From Peasant to Petersburger PDF Author: E. Economakis
Publisher: Springer
ISBN: 0230373542
Category : History
Languages : en
Pages : 224

Book Description
Economakis analyses the processes of proletarianization and urbanization undergone by St. Petersburg's industrial working class from its inception in the early nineteenth century up until 1914. Attention is given to the severing of workers' ties to the village and the land. The book examines local conditions in sending areas and traces the history of factory work in St. Petersburg by workers from different provinces. Economakis finds that a majority of the factory workforce was objectively proletarianized by 1914.

Rural Planning in Developing Countries

Rural Planning in Developing Countries PDF Author: Raanan Weitz
Publisher: Routledge
ISBN: 1136861890
Category : Social Science
Languages : en
Pages : 456

Book Description
First published in 1965, this reissue is a report on the Second Rehovoth Conference of August 1963, convened by the then Deputy Prime Minister of Israel, Mr Abba Eban, in order to enable the scientists and political leaders of developing countries to establish meaningful communication on the overall topic of comprehensive planning of agriculture in developing countries.
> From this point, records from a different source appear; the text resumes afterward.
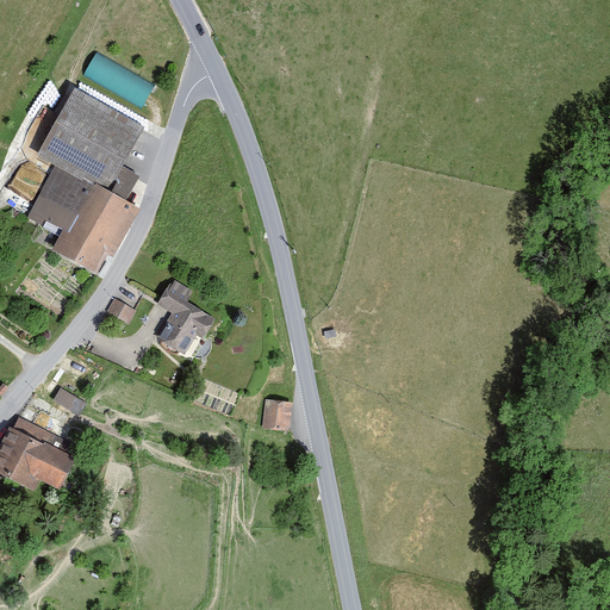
[(144,105),(156,82),(97,50),(85,73),(144,105)]
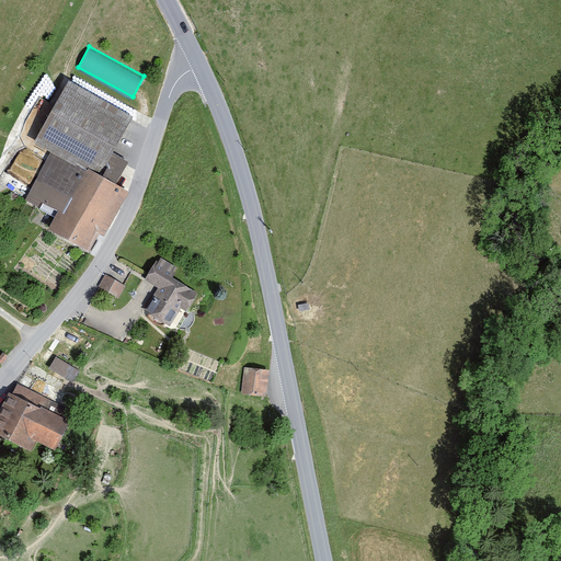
[(133,116),(68,80),(34,140),(52,151),(99,176),(133,116)]
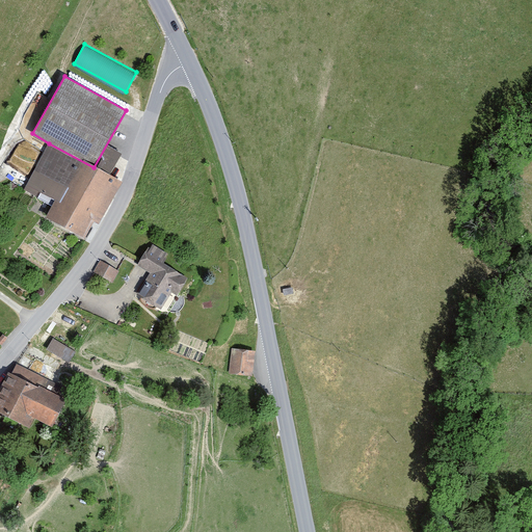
[(94,167),(49,143),(25,187),(52,202),(44,217),(88,241),(120,181),(94,167)]
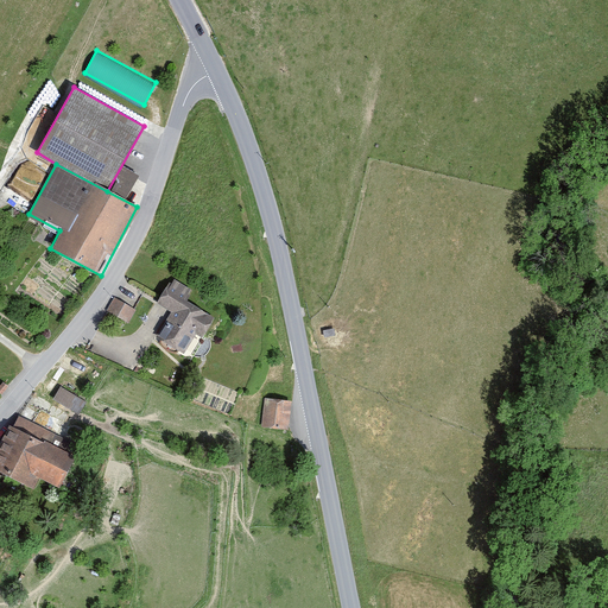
[(169,291),(166,290),(159,303),(172,312),(158,336),(190,356),(213,318),(185,302),(191,291),(175,280),(169,291)]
Conference discussions centred on the three main topics of; agricultural planning and rural development; the human factor in agricultural development; and agricultural research, extension, and education.

Post-Socialist Peasant?

Post-Socialist Peasant? PDF Author: D. Kaneff
Publisher: Springer
ISBN: 0230376428
Category : Political Science
Languages : en
Pages : 235

Book Description
During the past decade, life in post-socialist states has been fraught with instability and conflict. This book focuses on changing rural-urban relations - and growing divisions between them - in the context of the reforms. Contributions to this volume explore responses to capitalist-oriented policies and reasons for rural disenfranchisement. The work takes an ethnographic approach to exploring how 'global' processes engage with local, rural concerns in the post-socialist world.

Rural and Urban: Architecture Between Two Cultures

Rural and Urban: Architecture Between Two Cultures PDF Author: Andrew Ballantyne
Publisher: Routledge
ISBN: 1135264767
Category : Architecture
Languages : en
Pages : 231

Book Description
Contains essays that investigate how the cultures of the town and the countryside interact in architecture.